Yönerge ve koşullar: Leylekler ve yeni havaalanı üzerine olan yazıdan "THY’nin İstanbul-İzmir seferini" ile başlayıp "İzmir’e gönderildikleri açıklandı." ile biten kısmı hiçbir değişiklik yapmadan yeniden yazar mısınız?

Leyleklerin dansı!

15 Mayıs 2015 Cuma

Bir yıl, 30 Ağustos’ta İstanbul Çamlıca’nın gökyüzünde on binlerce leyleğin dansı ile büyülenmiştim! Önce küçük bir grup “uvertür” niteliğinde dolaştı. Sonrasında kuzeyden bir başka grup katıldı. Ardından her yönden, akın akın gelerek, görkemli bir şenlik yarattılar. 1-2 saat sonra güneye yöneldiler, gökyüzünde bir tane leylek kalmadı…

***

Gün geçmiyor ki gazetelerde şu tür haberleri okumayalım!
THY’nin İstanbul-Duesseldorf seferini yapan uçağı, kalkış sırasında kuş sürüsüne girdi. Uçağın sol motoru ve sağ kanadı hasar gördü, yolcular başka bir uçakla gönderildiler… Son üç ayda 20’den fazla uçak kuş sürülerine çarparak havadan geri dönmek zorunda kaldı.
THY’nin İstanbul-İzmir seferini yapan uçağı, kalkışından sonra kuş sürüsüne girdi. Pilot dönüş kararı aldı. Sorunsuz iniş yapan uçağın sağ motorunda hasar oluştuğu, yolcuların başka bir uçakla İzmir’e gönderildikleri açıklandı.
DHMİ “Kuşlarla Mücadele Timi”, Atatürk Havaalanı’nda tüfeklerle havaya ateş ederek, uçaklarla kuşlar arasında yaşanması olası kazaların önüne geçmeye çalışıyor. Bunlar İstanbul’a yerleşik kuşların yarattığı olaylardan bazıları…

***

Gelelim göçmen kuşlara… Göçmen kuşların ve yaşam alanlarının korunmasına dikkat çekmek için 9-10 Mayıs, tüm dünyada “Dünya Göçmen Kuşlar Günü” olarak kutlanıyor.
Tam bu sırada DHMİ yeni Genel Müdürü Serdar Hüseyin Yıldırım 3. havaalanının yer tesliminin 1 Mayıs’ta tamamlandığını, inşaatın başlayacağını açıkladı.
Ne demekse, zemin sorunları nedeniyle planda değişiklikler yapılmıştı! Aynı anda 5 uçak inebilecekti. Bu amaçla 5 paralel pist öngörülmüştü. Beklenmedik rüzgârlara karşı da dikine 6. pist yapılacaktı. 150 milyon yolcu kapasiteli olacaktı, ilk aşaması 29 Ekim 2017’ye yetiştirilecekti.
İhaleyi kazanan Limak Şirketi’nin Başkanı Nihat Özdemir şu açıklamayı yaptı:
“Yurtdışı örneklere bakıyoruz. Uzmanlarla çalışıyoruz. Sinyaller kullanarak, kuşların rotasını değiştirecek bir sistem yerleştireceğiz. Kuşlar bu bölgeye gelip yiyecek ihtiyaçlarını da karşılıyorlar. Şimdi onları sinyallerle farklı alanlara yönlendireceğiz, o alanlarda yiyecek bulunduracağız. Dolayısıyla kuşlara öğreterek rotalarını değiştireceğiz!”

Derlenen malzeme:
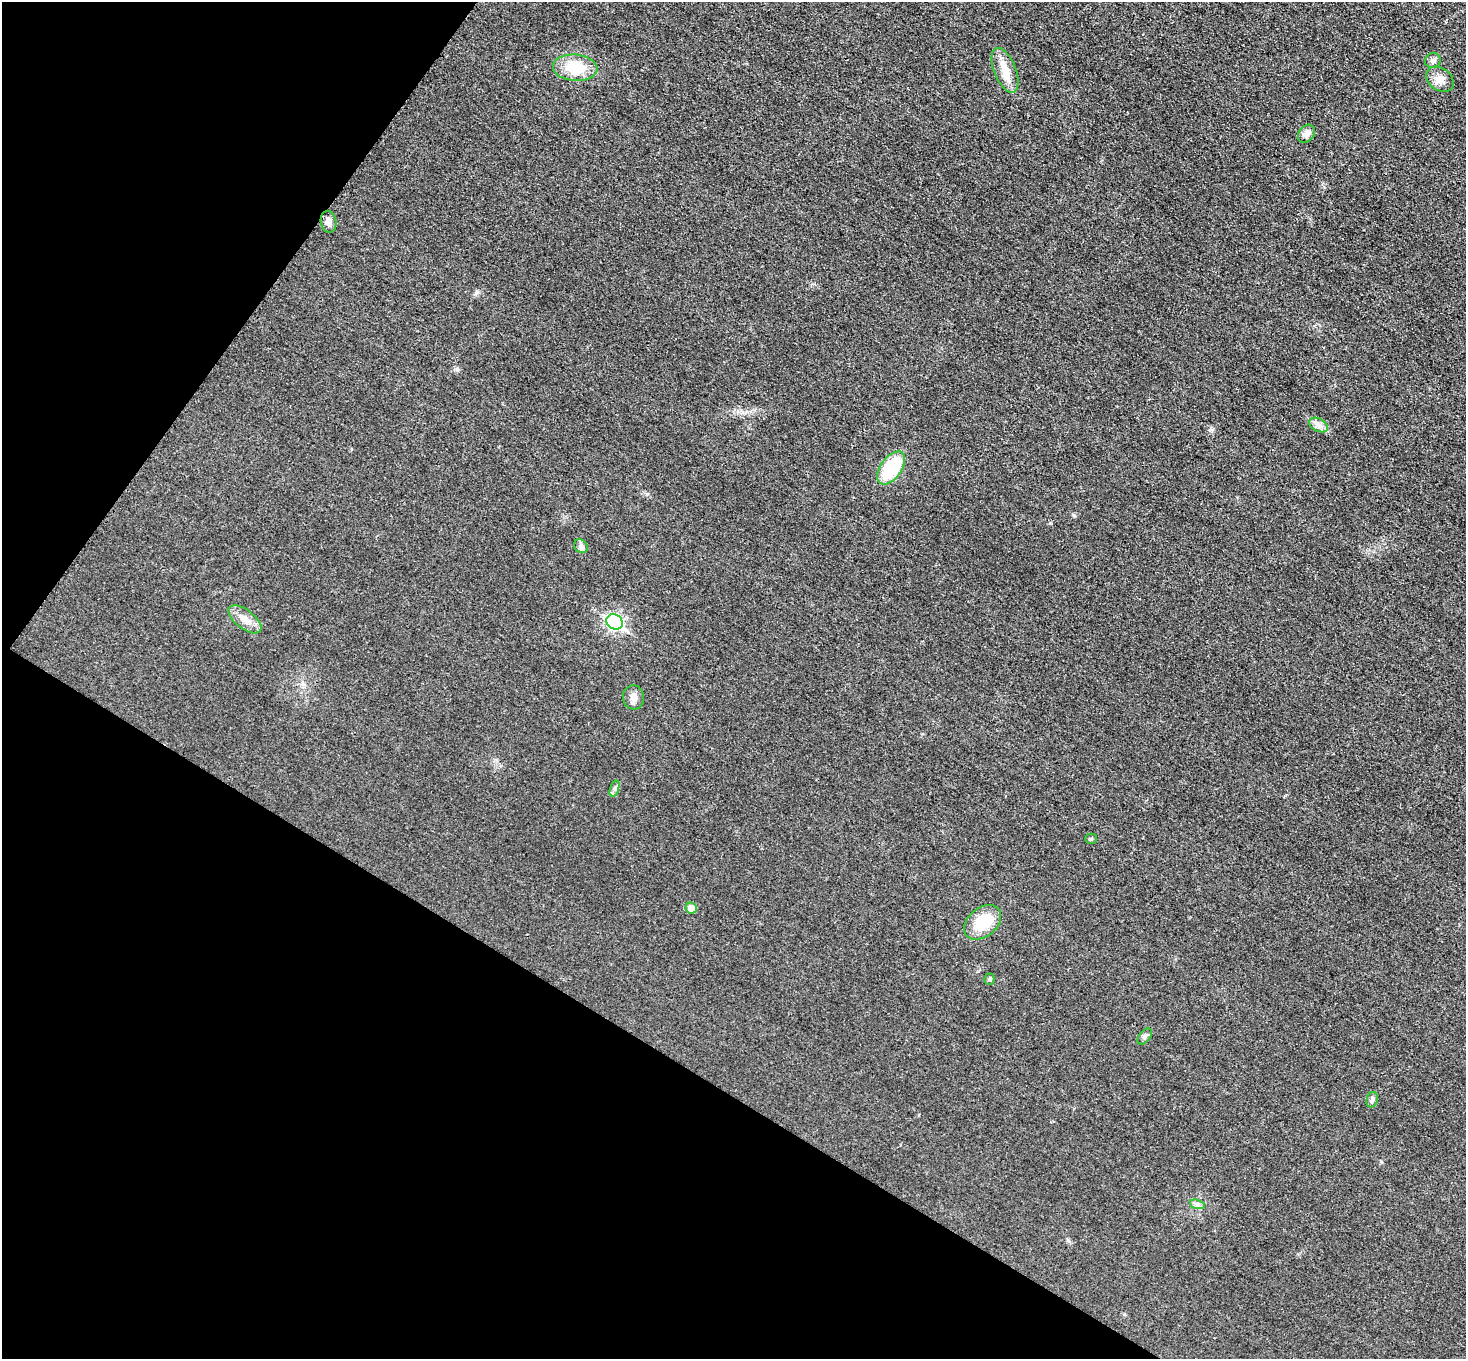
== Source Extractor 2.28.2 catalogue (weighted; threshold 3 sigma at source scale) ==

Görev çıktısı:
THY’nin İstanbul-İzmir seferini yapan uçağı, kalkışından sonra kuş sürüsüne girdi. Pilot dönüş kararı aldı. Sorunsuz iniş yapan uçağın sağ motorunda hasar oluştuğu, yolcuların başka bir uçakla İzmir’e gönderildikleri açıklandı.